▶ PROVIDED TEXT:
These failures potentially place vulnerable patients at increased risk for harm and prevent the facility from identifying and implementing needed changes.

Findings:

a) Medical Record review revealed that Patient #6 presented to the Emergency Room (ER) on 05/17/15 for a Mental Health Evaluation after an episode of agitation and behavioral outbursts at her psychiatric group home, and making suicidal statements to Police. Patient #6 had a documented history of Pica (ingestion of non-food items). The patient was accompanied to the ER by an Aide from her residence. A Physician's Order for Constant Observation (CO) was entered on 05/17/15 at 5:15PM. No documentation of CO monitoring was found in the patient's Medical Record.

The facility's Policy titled "Constant Observation and Occurrence Reporting", effective 09/5/13, defined CO as "continuous, unbroken observation of a single patient by an appropriate, competent staff member from a distance of not more than one arm's length;" and "Patients at risk for self-injurious or violent behavior must have their hands in view at all times." The Policy further stated "Only staff with validated competency can perform Constant Observation."

Review of video footage and interview on 10/20/15 at 2:30PM with Staff Members A, B, C & D revealed that Patient #6's CO was not performed by Behavioral Health (BH) ER / Facility Staff, but instead, was performed by Patient #6's Group Residence Aides.

When asked if the BH ER utilizes external Residential Aides to perform CO, Staff Members B and C replied "Yes". Both staff members also stated the Residential Aides are not facility employees, therefore their CO competency could not be validated.

▶ WORK ORDER 1: From the inspection findings, return the passage starting at "These failures potentially" and ending at "implementing needed changes.".
▶ WORK ORDER 2: According to the inspection findings, who performed Patient #6's Constant Observation?
▶ WORK ORDER 3: Decide whether each statement agrees with the inspection findings: (a) Patient #6 had a documented history of Pica. (b) The facility's policy permitted Constant Observation from up to three arm's lengths away. (c) The Residential Aides are facility employees.

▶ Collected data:
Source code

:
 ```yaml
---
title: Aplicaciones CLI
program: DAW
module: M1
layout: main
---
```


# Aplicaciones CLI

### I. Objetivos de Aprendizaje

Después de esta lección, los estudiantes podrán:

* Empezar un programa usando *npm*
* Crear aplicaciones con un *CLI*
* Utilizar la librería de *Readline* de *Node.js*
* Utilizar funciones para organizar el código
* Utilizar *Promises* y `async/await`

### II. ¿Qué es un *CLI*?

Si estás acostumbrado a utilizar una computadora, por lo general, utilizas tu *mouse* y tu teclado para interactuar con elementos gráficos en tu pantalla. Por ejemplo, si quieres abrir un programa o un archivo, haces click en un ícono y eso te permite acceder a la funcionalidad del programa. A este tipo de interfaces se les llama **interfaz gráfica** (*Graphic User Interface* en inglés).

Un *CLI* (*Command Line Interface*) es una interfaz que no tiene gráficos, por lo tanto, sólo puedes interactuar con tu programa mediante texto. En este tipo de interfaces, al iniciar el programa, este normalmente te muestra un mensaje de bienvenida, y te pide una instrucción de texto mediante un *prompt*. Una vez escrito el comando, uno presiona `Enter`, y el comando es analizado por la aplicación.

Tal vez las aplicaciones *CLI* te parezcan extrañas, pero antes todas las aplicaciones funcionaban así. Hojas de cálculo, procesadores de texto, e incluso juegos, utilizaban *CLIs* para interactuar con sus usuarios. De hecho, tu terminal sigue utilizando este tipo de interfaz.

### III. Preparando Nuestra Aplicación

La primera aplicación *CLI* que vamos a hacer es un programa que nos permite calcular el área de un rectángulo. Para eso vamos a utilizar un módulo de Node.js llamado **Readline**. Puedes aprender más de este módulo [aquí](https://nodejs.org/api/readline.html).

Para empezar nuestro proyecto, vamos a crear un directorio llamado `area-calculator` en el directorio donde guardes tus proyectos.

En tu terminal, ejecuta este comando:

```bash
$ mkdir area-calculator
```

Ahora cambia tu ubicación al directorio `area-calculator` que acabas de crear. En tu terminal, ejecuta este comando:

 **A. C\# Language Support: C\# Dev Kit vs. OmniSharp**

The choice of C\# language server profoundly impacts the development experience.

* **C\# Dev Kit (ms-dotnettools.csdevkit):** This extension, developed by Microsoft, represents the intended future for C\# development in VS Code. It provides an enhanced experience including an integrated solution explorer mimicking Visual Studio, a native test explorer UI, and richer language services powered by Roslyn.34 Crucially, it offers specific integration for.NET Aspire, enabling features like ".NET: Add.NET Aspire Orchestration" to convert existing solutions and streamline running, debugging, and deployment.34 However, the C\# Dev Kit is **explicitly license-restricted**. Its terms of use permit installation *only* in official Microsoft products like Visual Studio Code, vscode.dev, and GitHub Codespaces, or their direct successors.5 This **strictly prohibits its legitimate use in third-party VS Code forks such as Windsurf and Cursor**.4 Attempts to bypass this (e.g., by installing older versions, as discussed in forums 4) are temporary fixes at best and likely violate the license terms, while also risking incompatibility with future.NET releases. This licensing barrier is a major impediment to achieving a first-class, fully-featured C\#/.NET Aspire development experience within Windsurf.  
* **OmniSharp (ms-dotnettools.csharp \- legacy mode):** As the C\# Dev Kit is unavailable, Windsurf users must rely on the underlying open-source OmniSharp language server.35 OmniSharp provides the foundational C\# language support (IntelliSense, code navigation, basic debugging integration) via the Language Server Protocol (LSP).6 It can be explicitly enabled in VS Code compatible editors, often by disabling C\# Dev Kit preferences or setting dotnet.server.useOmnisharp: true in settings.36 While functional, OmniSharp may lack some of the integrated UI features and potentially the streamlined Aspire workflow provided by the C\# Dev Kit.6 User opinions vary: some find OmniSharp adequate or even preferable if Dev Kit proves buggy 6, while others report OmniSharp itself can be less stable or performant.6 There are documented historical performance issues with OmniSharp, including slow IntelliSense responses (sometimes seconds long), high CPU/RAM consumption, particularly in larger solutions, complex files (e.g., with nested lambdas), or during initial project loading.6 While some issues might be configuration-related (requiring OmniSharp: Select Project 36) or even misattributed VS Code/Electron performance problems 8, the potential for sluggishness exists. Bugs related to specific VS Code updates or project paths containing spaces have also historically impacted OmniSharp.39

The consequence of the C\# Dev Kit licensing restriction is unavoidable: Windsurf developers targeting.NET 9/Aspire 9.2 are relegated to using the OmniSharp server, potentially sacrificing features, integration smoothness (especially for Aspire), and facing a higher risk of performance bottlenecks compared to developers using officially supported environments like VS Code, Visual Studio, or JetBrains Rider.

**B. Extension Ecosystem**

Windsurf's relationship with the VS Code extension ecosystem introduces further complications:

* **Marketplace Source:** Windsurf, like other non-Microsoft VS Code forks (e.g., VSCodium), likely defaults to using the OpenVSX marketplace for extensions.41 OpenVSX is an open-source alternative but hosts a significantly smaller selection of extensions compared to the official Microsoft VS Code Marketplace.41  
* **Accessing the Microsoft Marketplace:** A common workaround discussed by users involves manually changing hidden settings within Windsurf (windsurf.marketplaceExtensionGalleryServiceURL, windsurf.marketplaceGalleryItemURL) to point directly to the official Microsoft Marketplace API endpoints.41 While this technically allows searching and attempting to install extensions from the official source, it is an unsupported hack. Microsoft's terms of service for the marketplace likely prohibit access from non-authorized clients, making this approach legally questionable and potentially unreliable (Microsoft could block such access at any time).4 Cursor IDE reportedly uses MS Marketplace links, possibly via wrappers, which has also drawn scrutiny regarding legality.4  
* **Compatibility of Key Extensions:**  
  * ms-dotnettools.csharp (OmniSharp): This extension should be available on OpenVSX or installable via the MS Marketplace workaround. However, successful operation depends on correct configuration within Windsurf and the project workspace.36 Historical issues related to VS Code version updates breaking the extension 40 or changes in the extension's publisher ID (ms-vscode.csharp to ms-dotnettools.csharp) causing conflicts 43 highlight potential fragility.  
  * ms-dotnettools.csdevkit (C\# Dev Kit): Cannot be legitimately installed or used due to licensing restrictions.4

▶ EXERCISE SOLUTION 1:
These failures potentially place vulnerable patients at increased risk for harm and prevent the facility from identifying and implementing needed changes.

▶ EXERCISE SOLUTION 2: Patient #6's Group Residence Aides performed it.

▶ EXERCISE SOLUTION 3:
(a) Yes: "Patient #6 had a documented history of Pica (ingestion of non-food items)."
(b) No: "from a distance of not more than one arm's length"
(c) No: "the Residential Aides are not facility employees"